Найти тему

По словам очевидца, "Это было похоже на безжалостную темную волну зеленых мундиров и ярких плюмажей, последние волны которой все

Прием публики был разнообразным. В пригородах мужчины разговаривали друг с другом вполголоса, время от времени пожимая плечами. Истинное население, казалось, было ошеломлено. Но по мере приближения к "Мадлен" физиономия публики менялась. Энтузиазм некоторых женщин возрастал вместе с аристократическим характером квартала. На улице Монмартр они бросали цветы; у китайских бань они выходили из своих экипажей, они пытались смешаться с эскадронами, они пожимали руки казакам. Что было все равно что сказать, как некоторые уже отваживались это делать: "Наши друзья-враги/

Политика сыграла свою роль в этом спорном энтузиазме. Под аплодисменты прекрасных дам некоторые молодые люди уже щеголяли белыми кокардами. Но, как признавали сами роялисты, до сих пор они составляли лишь незначительное меньшинство, и причину такого расхождения во мнениях следует искать в другом месте.

Страна была явно истощена. Его тошнило от бесконечных войн, опустошительных наборов войск, убивающих целое поколение, тошнило от попытки всеобщего завоевания, которую он считал вдохновленной, пока она казалась успешной, но объявленной безумной теперь, когда она потерпела неудачу. Состояние души, в котором не было ничего героического, но которому ужасные жертвы последних двух лет служили некоторым оправданием. В домах было слишком много пустых мест, на улицах было слишком много вдовьих покрывал. Но главное, никто больше не верил в звезду Наполеона.

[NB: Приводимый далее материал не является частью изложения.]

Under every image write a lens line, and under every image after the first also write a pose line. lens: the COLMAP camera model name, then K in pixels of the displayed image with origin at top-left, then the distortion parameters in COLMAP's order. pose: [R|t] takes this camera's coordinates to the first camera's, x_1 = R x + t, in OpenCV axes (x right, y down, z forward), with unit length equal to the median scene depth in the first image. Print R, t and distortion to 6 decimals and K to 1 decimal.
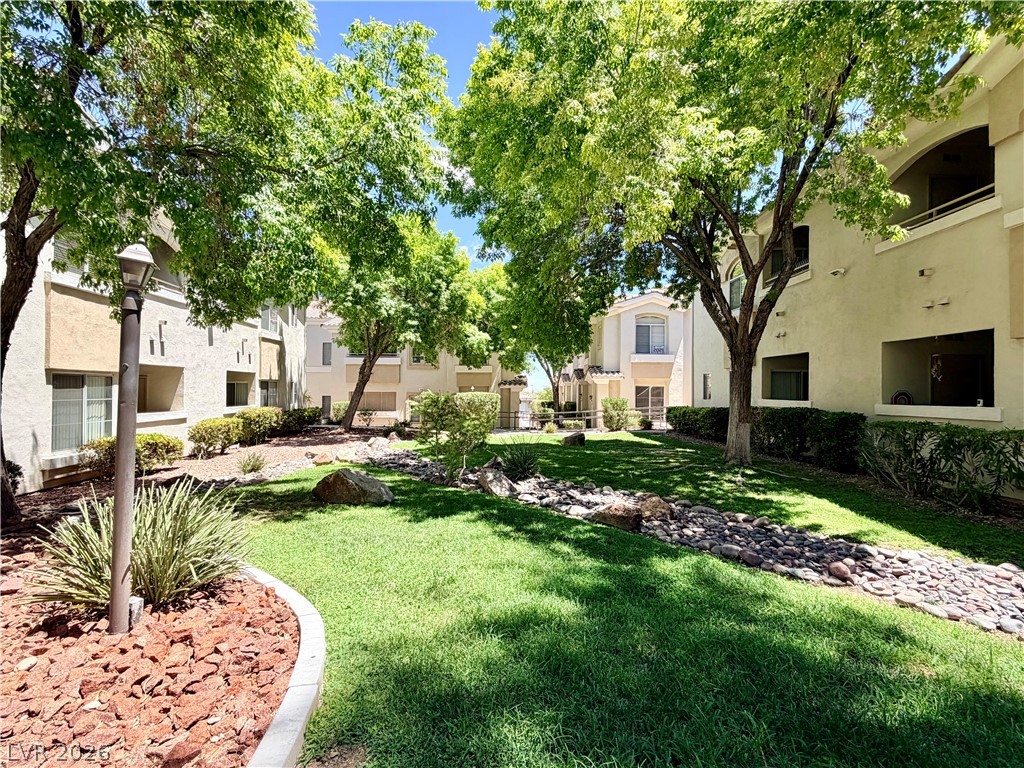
lens RADIAL K [[475.3, 0, 512.0], [0, 475.3, 384.0], [0, 0, 1]] dist [-0.005397, -0.001091]
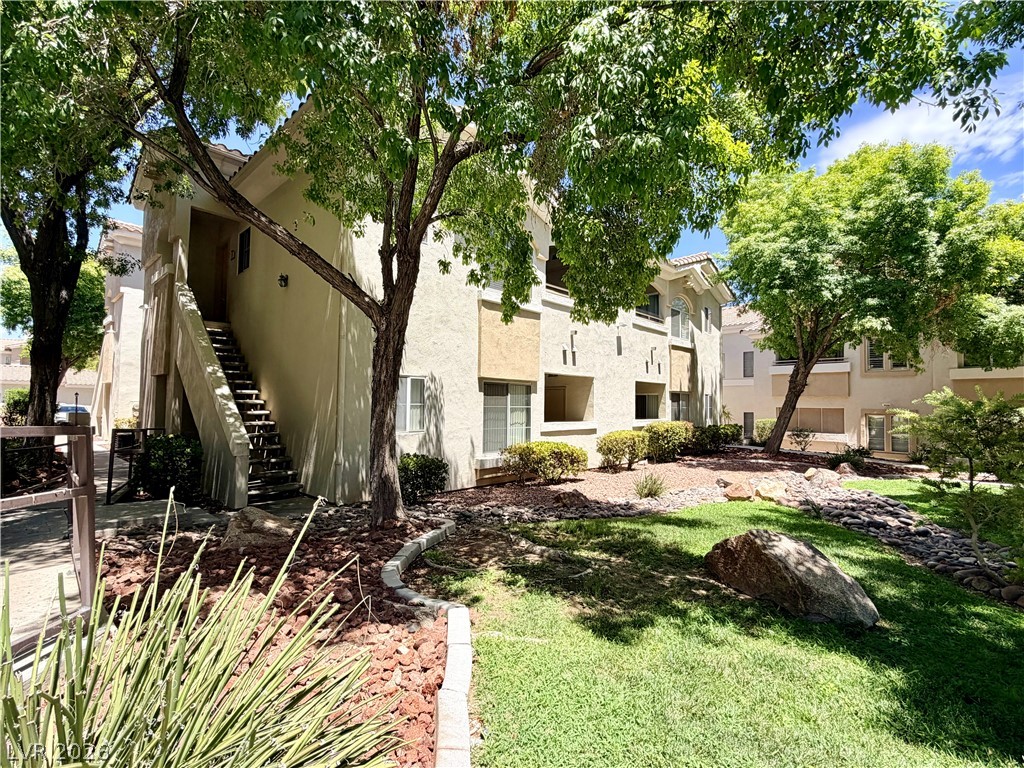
lens RADIAL K [[475.3, 0, 512.0], [0, 475.3, 384.0], [0, 0, 1]] dist [-0.005397, -0.001091]
pose [[0.667193, -0.025748, -0.744440, -0.059524], [-0.003654, 0.999277, -0.037837, 0.014619], [0.744876, 0.027965, 0.666617, 0.184049]]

Родившееся после отступления из России, это уныние усилилось после Лейпцига. Начиная с 1813 года тысячи мелких происшествий показали, насколько сильно пошла на убыль популярность императора. В Варьете давали пьесу под названием "Мани де Кампань", а в другом люди осмеливались аплодировать этому двустишию, посвященному состарившемуся дону Хуану— или усталому солдату:

"Ты был тем, кем ты больше не являешься, Ты не был тогда тем, кто ты есть сейчас,

И у вас были средства для завоеваний, И у вас было то, чего у вас больше нет.*

Военные чудеса французских кампаний показали, что насмешники ошибались; но, столкнувшись с вторжением на нашу землю и риском неравной борьбы, уверенность в себе ослабевала все больше и больше. В течение того мрачного месяца, февраля 1814 года, когда орудия инвалидов огласили Шампобера и Монмирайля, многие люди вздыхали: "Увы, это всего лишь победы!" Ибо чего они хотели, так это мира, мира любой ценой.

И теперь, когда он появился рука об руку с поражением, их обоих приветствовало чувство освобождения. Париж, обнаружив, что его пощадили, больше не паниковал, больше ни о чем не думал, он просто дышал. В то время как вооруженная Европа маршировала перед ее глазами процессией с белыми повязками на рукавах, она смотрела, как будто в театре, слушала странную музыку, восхищалась прекрасными униформами— униформами, которые французы, если позаимствовать остроту Альберта Сорефа, "в течение последних двадцати лет почти не рассматривали, разве что сзади".

По сравнению с реакцией столицы, какова была реакция сельской местности? Три совершенно разных доказательства дадут нам некоторое представление. Давайте сначала взглянем на роялистский Миди. Давайте вернемся в замок Отрив близ Кастра, где мы видели, как семья Вильневов вела вполне патриархальную жизнь, собирая небольшой кружок джентльменов, выкрашенных в белое, и воспитывая своих дочерей, как юных героинь сказок Буйи.